消費税率が上がってからまもなく6か月、運賃改定前に駆け込みで通勤定期券を購入した人も、新運賃での定期券に切り替える時期となった。これに伴い、通勤手当を見直した会社も多いことだろう。ちなみに、通勤手当の支給額は、従業員が会社に届け出た通勤経路で計算するのが一般的だが、より安価な手段・経路がある場合に、会社がそれを指定することは差し支えないものとされる。

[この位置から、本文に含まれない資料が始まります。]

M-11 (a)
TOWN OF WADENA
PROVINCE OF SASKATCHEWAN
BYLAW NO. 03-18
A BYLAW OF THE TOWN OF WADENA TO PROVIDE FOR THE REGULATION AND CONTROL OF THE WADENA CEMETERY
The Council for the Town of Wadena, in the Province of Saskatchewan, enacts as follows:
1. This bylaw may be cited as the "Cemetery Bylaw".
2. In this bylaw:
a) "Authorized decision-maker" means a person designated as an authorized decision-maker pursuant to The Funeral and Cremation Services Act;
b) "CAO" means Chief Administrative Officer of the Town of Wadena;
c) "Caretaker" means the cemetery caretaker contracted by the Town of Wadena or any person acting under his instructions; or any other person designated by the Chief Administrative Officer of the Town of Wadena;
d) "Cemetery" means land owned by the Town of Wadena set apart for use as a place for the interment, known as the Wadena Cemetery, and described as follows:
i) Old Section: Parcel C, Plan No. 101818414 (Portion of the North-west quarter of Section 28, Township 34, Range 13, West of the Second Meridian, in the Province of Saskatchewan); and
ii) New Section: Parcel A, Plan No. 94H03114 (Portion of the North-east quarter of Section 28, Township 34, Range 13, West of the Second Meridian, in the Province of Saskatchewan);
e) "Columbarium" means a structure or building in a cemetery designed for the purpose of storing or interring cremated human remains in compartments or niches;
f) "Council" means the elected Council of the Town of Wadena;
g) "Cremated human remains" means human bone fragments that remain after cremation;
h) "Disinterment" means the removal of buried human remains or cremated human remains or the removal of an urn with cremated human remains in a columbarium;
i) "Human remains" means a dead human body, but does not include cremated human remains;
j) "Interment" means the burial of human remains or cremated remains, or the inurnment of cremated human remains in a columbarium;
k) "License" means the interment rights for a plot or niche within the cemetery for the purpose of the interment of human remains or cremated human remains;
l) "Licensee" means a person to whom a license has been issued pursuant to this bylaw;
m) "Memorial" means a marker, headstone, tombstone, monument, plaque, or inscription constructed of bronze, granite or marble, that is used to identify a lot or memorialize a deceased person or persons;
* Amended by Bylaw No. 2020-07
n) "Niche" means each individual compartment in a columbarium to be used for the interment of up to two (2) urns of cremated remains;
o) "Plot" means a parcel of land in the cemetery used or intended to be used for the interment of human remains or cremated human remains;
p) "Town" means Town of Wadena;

ところで、労災保険法においては、「通勤」は「就業に関し、住居と就業の場所との間の移動を、合理的な経路及び方法により行うこと」(同法第7条第2項より)とされている。これに則れば、会社が(通勤手当計算のために)認めた通勤経路とは異なる経路上の事故であっても「通勤災害」として補償されることがあることは、承知しておきたい。
中でも注意を要するのは、育児や介護に関するものだ。
まず、育児に関するものでは、「他に子供を監護する者がいない共稼労働者が託児所、親せき宅等に子どもをあずけるためにとる経路などは、そのような立場にある労働者であれば、当然、就業のためにとらざるを得ない経路であるので、合理的な経路となる」という行政通達(S48.11.22基発644号、H3.2.1基発75号、H18.3.31基発0331042号)が出されている。つまり、例えば、従業員が保育所へ立ち寄ってから出勤する道中で事故に遭ったとしたら、仮にそれが会社と反対方向に向かっていたとしても、通勤災害となるということだ。
介護に関しては少々複雑になる。
要介護者の居宅に寝泊まりしているケースでは、その居宅と勤務地との往復は「通勤」としてその道中の事故は通勤災害とされる。その一方で、寝泊まりするわけでないが介護のために通勤経路を逸脱するのは、「日常生活上必要な行為」(同法施行規則第8条第5号)とされ、本来の通勤経路に戻った所からが、通勤災害の対象となる。
なお、これらの用務のために会社へ届け出たものと異なる通勤手段(例えば自動車や自転車など)を用いていた場合も、合理的と言える範囲内での利用方法であれば、通勤災害として認められる。無論、酒酔い運転のような行為は、“合理的な通勤方法”になりえないが。